Frustrated with what he characterized as the unwillingness of Republicans in Congress to advance a long-term funding plan for surface transportation programs, President Barack Obama on Thursday said his administration is moving to empower states and localities to find private-sector partners for needed infrastructure projects.
Obama announced the Build America Investment Initiative at the Port of Wilmington, Del., in front of the I-495 bridge that is shut down for repair, but his speech was overshadowed by news earlier in the day that a Malaysian Airlines jet had been shot down in Ukraine. He said deferring maintenance and enhancements of highways, bridges and rail systems is a drag on the economy, noting that construction will create good middle class jobs now, and future growth will come from companies that take advantage of efficient transportation and hire more. The White House underscored that point by releasing a report outlining the economic impact of transportation infrastructure investment
The Build America Investment Initiative is a government-wide effort to increase infrastructure investment by encouraging greater collaboration between the public and private sectors, expand the market for private infrastructure financing, and better utilize federal credit programs.

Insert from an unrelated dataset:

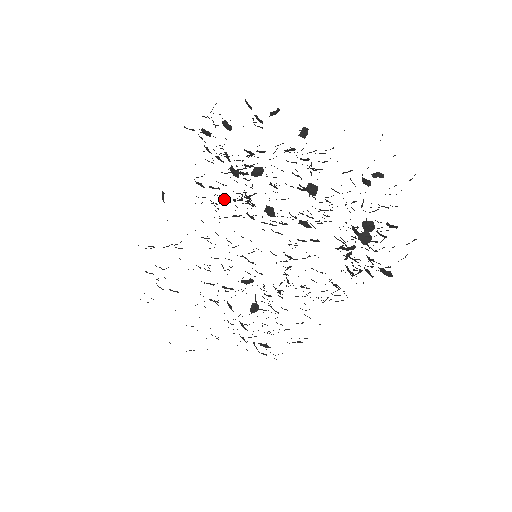
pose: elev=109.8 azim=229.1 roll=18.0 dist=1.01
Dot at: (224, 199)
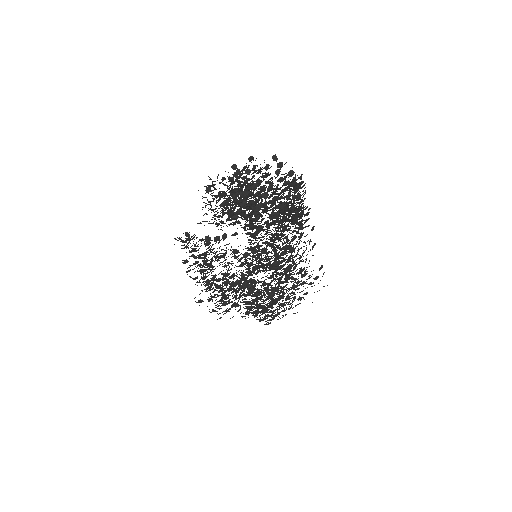
Dot at: occluded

The President said a key part of the initiative is the creation of the Build America Transportation Center
at the Department of Transportation to serve as "a one-stop shop" that matches cities and states with private developers and investors; provides guidance on how to structure deals involving private financing; and improves access to federal credit programs, such as TIFIA, private-activity bonds, and Railroad Rehabilitation and Improvement Financing loans. RRIF's complex bureaucratic requirements, for example, have dissuaded many railroads and shippers from taking advantage of the loan program.
Institutional investors are sitting on hundreds of billions of dollars and have expressed great interest in building, maintaining and operating infrastructure in exchange for collecting revenue from users or payments from public entities. But the political and legal framework for long-term leases of public infrastructure is not as mature in the United States as it is in other countries. Obama's initiative is designed to make it easier and more appealing for the private sector to get involved in public-private projects.
The DOT said its investment center will offer hands-on support for states and local governments trying to access federal programs and assemble public-private funding packages, as well as tools and resources for interested private partners. It also serves as a clearinghouse for best practices from states that have experience with private investment in public assets.
The action builds on previous steps the administration has taken on infrastructure such as speeding up the permitting process for large projects. The new investment center will coordinate with the permitting center to ensure projects are designed and financed to move quickly through the permitting process.
The administration also announced the formation of the Build America Interagency Working Group, co-chaired by Treasury Secretary Jack Lew and Transportation Secretary Anthony Foxx, which will address barriers to private investments and partnerships across all infrastructure classes, including ports, by bringing better coordination among all parties to accelerate projects of national significance, particularly those that cross state boundaries.
The Treasury Department will host an Infrastructure Investment Summit on Sept. 9 to highlight innovative public-private partnership approaches and the federal government's resources.
A White House fact sheet pointed to the $1.1 billion Port of Miami tunnel project as a successful example of leveraging private financing and expertise to build an asset that would have taken much longer for local governments to complete on their own, or been unaffordable.
Obama said he supported legislation working its way through Congress that would prop up the depleted Highway Trust Fund for nine months, but said short-term fixes aren't conducive to infrastructure because projects have long lead times and require funding certainty.
"To call this a Band-Aid is an insult to a Band-Aid," he said, crediting Delaware Gov. Jack Markell for the line.
He blamed Congress for refusing to act on his his four-year, $302 billion transportation proposal this spring, which would be funded in large part by a plan to reform corporate taxes and encourage companies parking profits overseas bring them home and pay a lower tax that would go to transportation. Not mentioned, however, is the fact that the tax-reform idea would provide a one-time windfall rather than a sustainable source of revenue.
The White House infrastructure report said 65 percent of major roads are rated in poor condition and 25 percent of bridges require significant repair or can't handle current volume.